Kenya extends nationwide daily curfew by 21 days

Kenyan President Uhuru Kenyatta during a past address to the nation. COURTESY: PSCU

The Kenyan government on Saturday extended the nationwide daily curfew for an additional 21 days as part of efforts to contain the spread of the coronavirus.

President Uhuru Kenyatta made the announcement during a live address to the nation from State House. Additionally, four regions, including the capital Nairobi, had their existing containment periods extended by 21 days.

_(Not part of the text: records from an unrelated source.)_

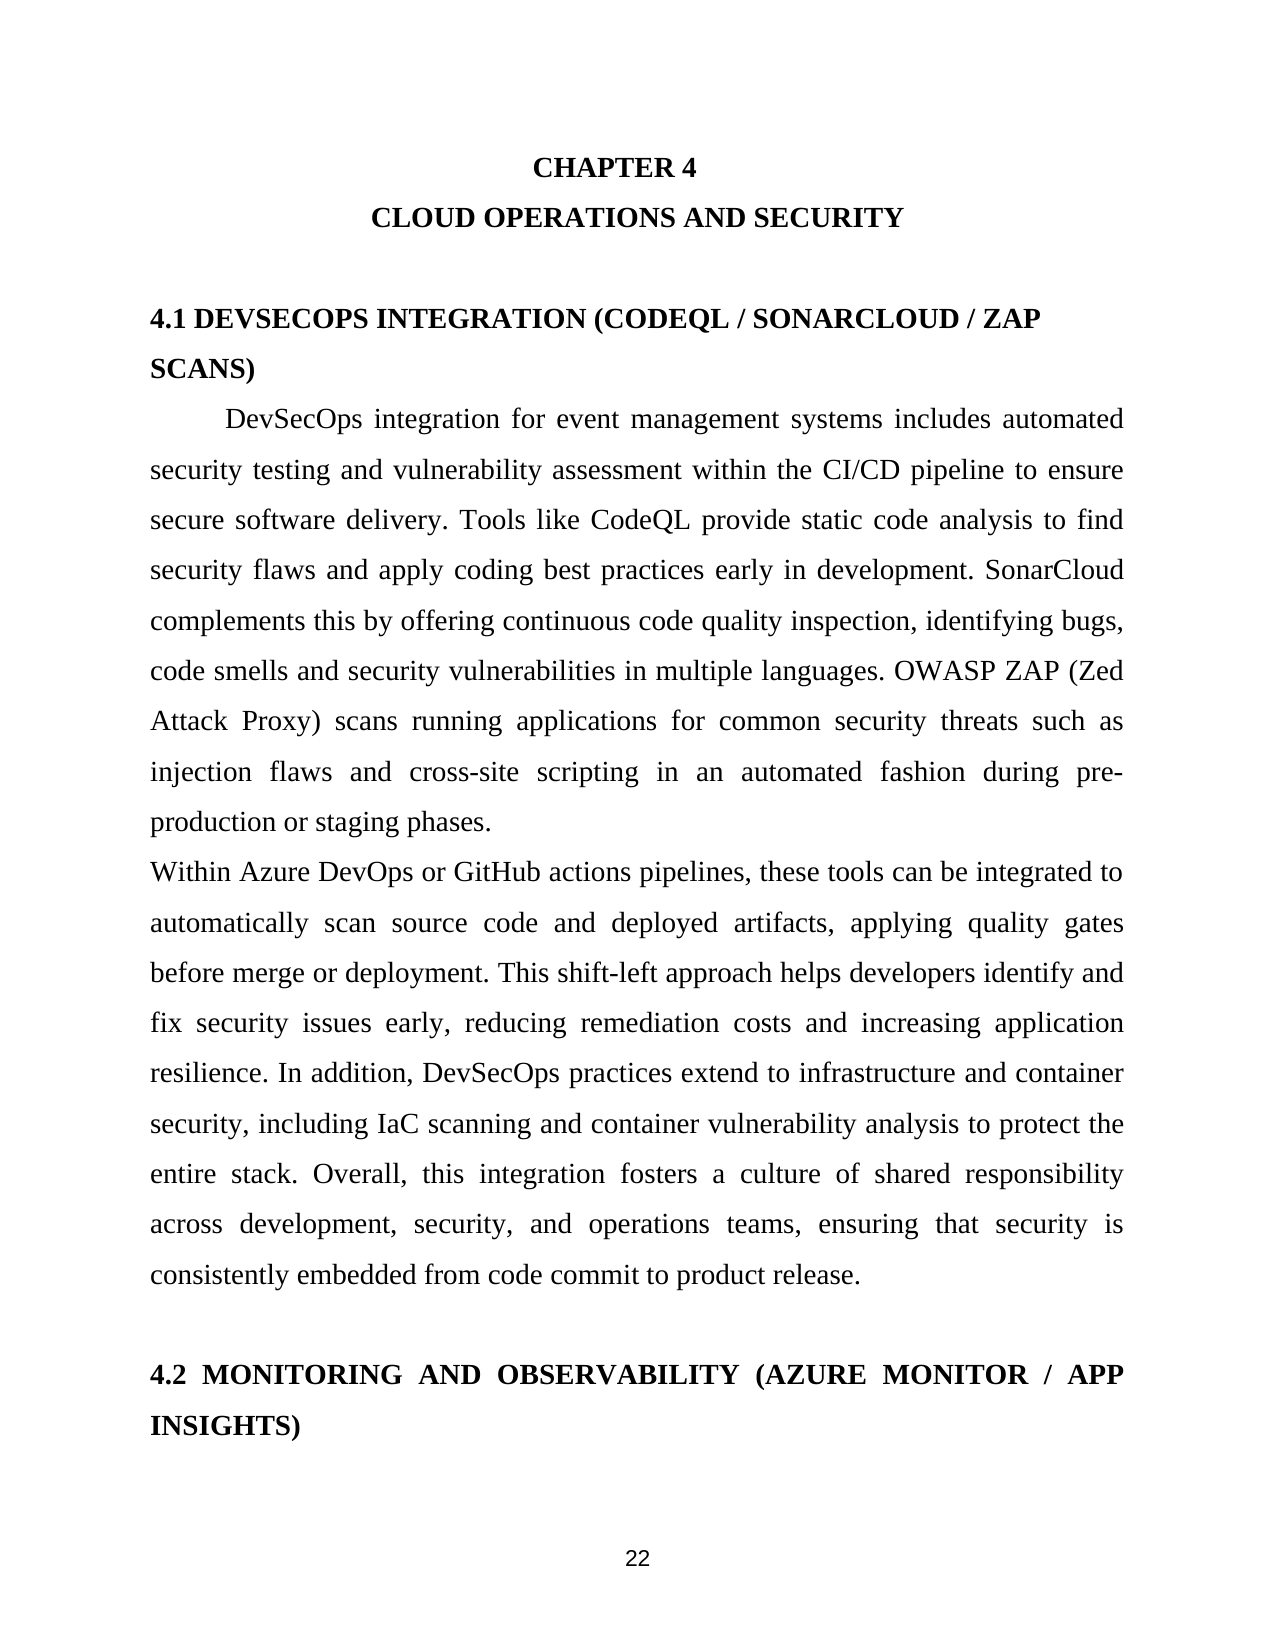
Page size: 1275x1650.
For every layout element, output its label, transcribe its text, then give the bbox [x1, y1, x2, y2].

text DevSecOps integration for event management systems includes automated security testing and vulnerability assessment within the CI/CD pipeline to ensure secure software delivery. Tools like CodeQL provide static code analysis to find security flaws and apply coding best practices early in development. SonarCloud complements this by offering continuous code quality inspection, identifying bugs, code smells and security vulnerabilities in multiple languages. OWASP ZAP (Zed Attack Proxy) scans running applications for common security threats such as injection flaws and cross-site scripting in an automated fashion during pre-production or staging phases. [150, 402, 1125, 838]
text 4.1 DEVSECOPS INTEGRATION (CODEQL / SONARCLOUD / ZAP SCANS) [150, 301, 1125, 385]
text 4.2 MONITORING AND OBSERVABILITY (AZURE MONITOR / APP INSIGHTS) [150, 1357, 1125, 1441]
text CLOUD OPERATIONS AND SECURITY [150, 200, 1125, 234]
text CHAPTER 4 [450, 150, 1125, 183]
text Within Azure DevOps or GitHub actions pipelines, these tools can be integrated to automatically scan source code and deployed artifacts, applying quality gates before merge or deployment. This shift-left approach helps developers identify and fix security issues early, reducing remediation costs and increasing application resilience. In addition, DevSecOps practices extend to infrastructure and container security, including IaC scanning and container vulnerability analysis to protect the entire stack. Overall, this integration fosters a culture of shared responsibility across development, security, and operations teams, ensuring that security is consistently embedded from code commit to product release. [150, 854, 1125, 1290]
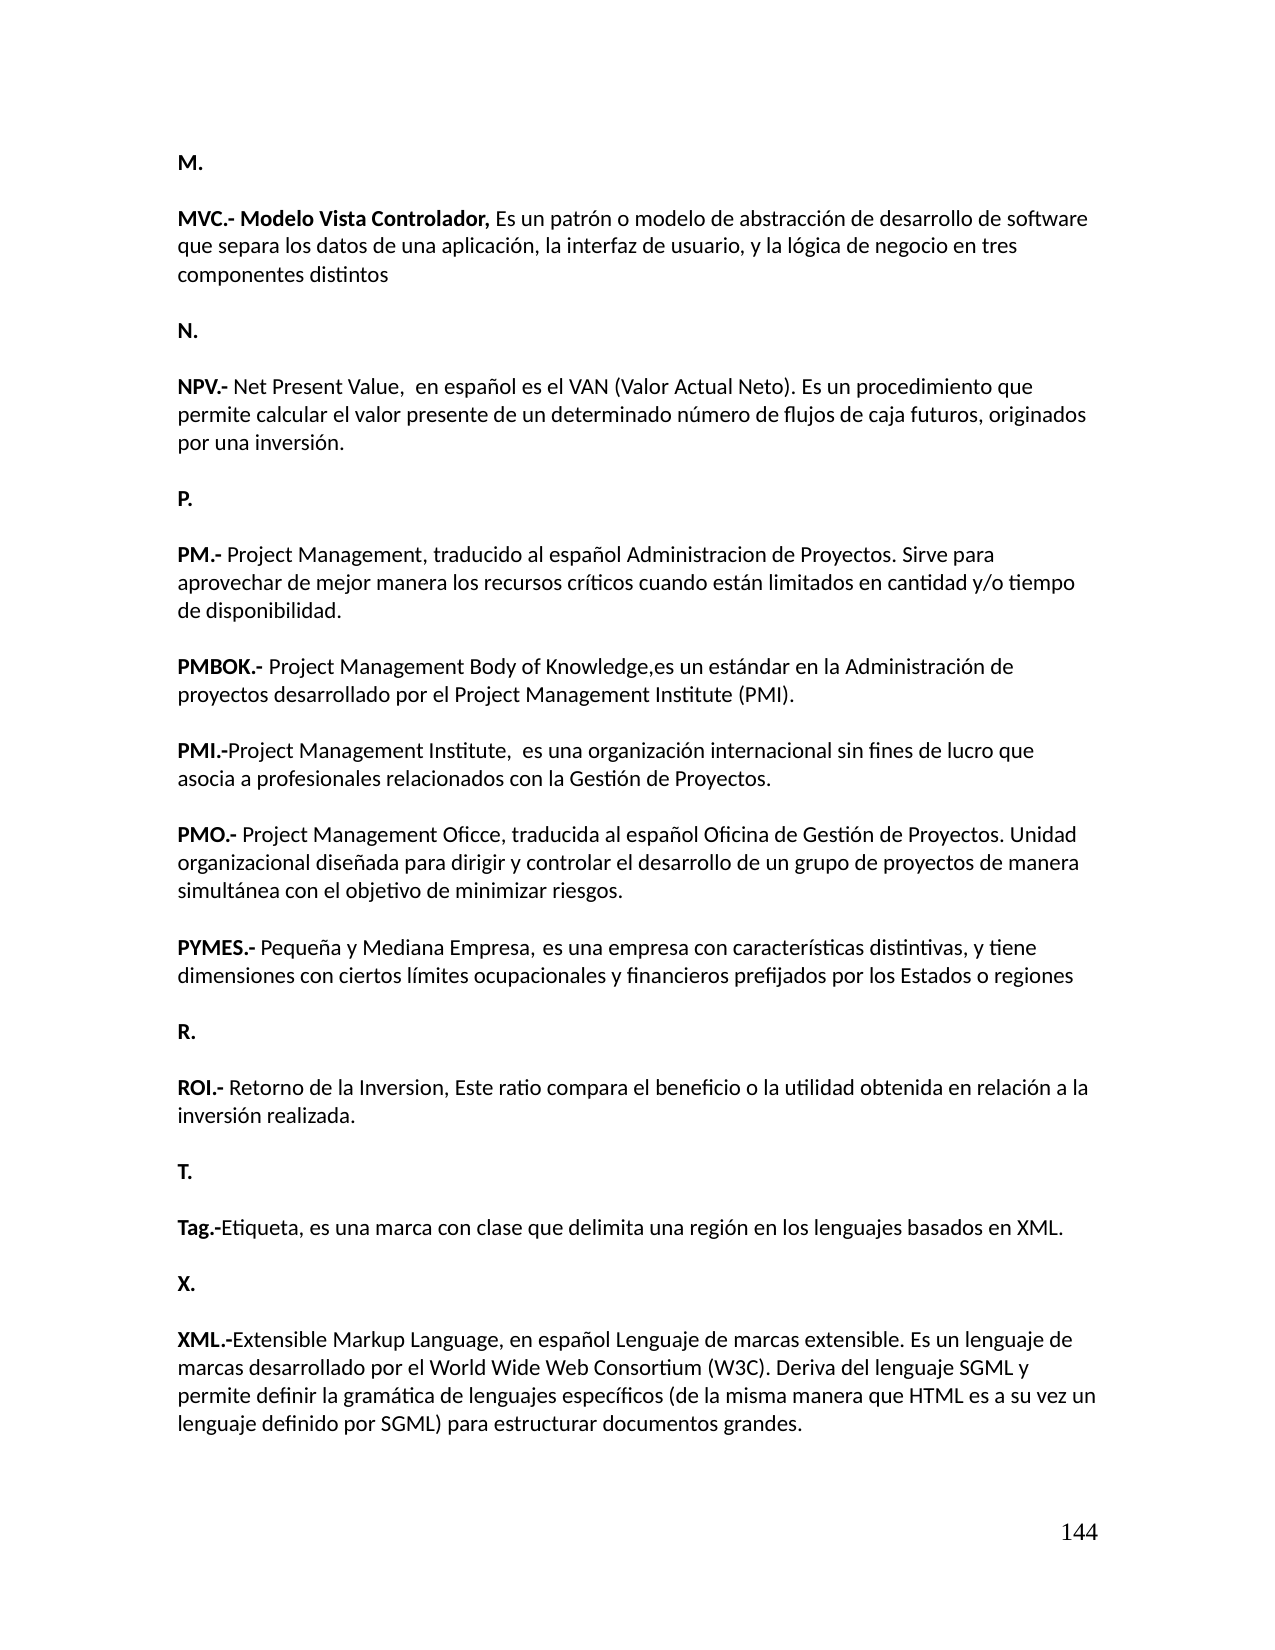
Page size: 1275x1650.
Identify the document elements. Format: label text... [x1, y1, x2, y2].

“In accordance to the advice given to me by the National Emergency Response Committee on the Coronavirus pandemic, the National Security Council has sanctioned the following additional measures to protect lives and to protect our country. That the cessation of movement into and out of the Nairobi Metropolitan Area and the counties of Kilifi, Kwale and Mombasa that are currently in force shall be extended for a further containment period of 21 days. That the nationwide dusk-to-dawn curfew that is currently in force shall also be extended for a further period of 21 days,” President Kenyatta said.

On March 27, a daily nationwide curfew from 7pm to 5am in an attempt to halt the virus’ spread came into effect two days after President Kenyatta announced it. On April 6, the government enforced an order on the cessation of movement by road, rail and air into and out of the four regions.

Additionally, the president said security agencies will upgrade their response measures in every border area to counter the threat of porous borders compromising the nation’s COVID-19 response. The president also said that four counties (Mandera, Kilifi, Kwale and Mombasa) face imposition of more stringent measures should they continue to register more increases in infections.

At the same time, the president announced the confirmation of seven new COVID-19 cases bringing the country’s total to 343. An additional four people have recovered from the virus raising the total recoveries to 98 so far. The number of fatalities still stands at 14.

President Kenyatta also said that about 17,492 people had been tested and the government was proceeding with mass targeted testing which will guide the policies that the government will seek to implement in the present and future.

“I believe that we are now in the middle of a war being fought in every street, in every homestead, (and) every building across our country. The key, for all of us, to return to normal is keeping our infection rates falling and raising our testing rates.”

President Kenyatta also pledged to continue rolling out initiatives that offer will relief to Kenyans, particularly, the youth and families in distress.

The president announced that the government will allow a selective reopening of food establishments under strict regulations. Kenya’s hospitality sector has been hard hit by the spread of the virus leading to many businesses closing and job losses.

“We shall allow restaurants and eateries in selected counties that show the highest levels of health regulation compliance and the ability to arrange for employee testing to undertake minimal operations while maintaining measures that mitigate against the spread of coronavirus.”

However, the president added, if these establishments do not follow the procedures, they face instant closure and prosecution.

President Kenyatta concluded by expressing confidence that Kenya will overcome the challenges presented by the pandemic and emerge stronger.

“We will, and can, get to the end of this challenging period and we can overcome this pandemic. We will return to our workplaces, we will see our family and family members and friends again and we will return to the precious work of building our nation, not only for ourselves but for our children and our children’s children.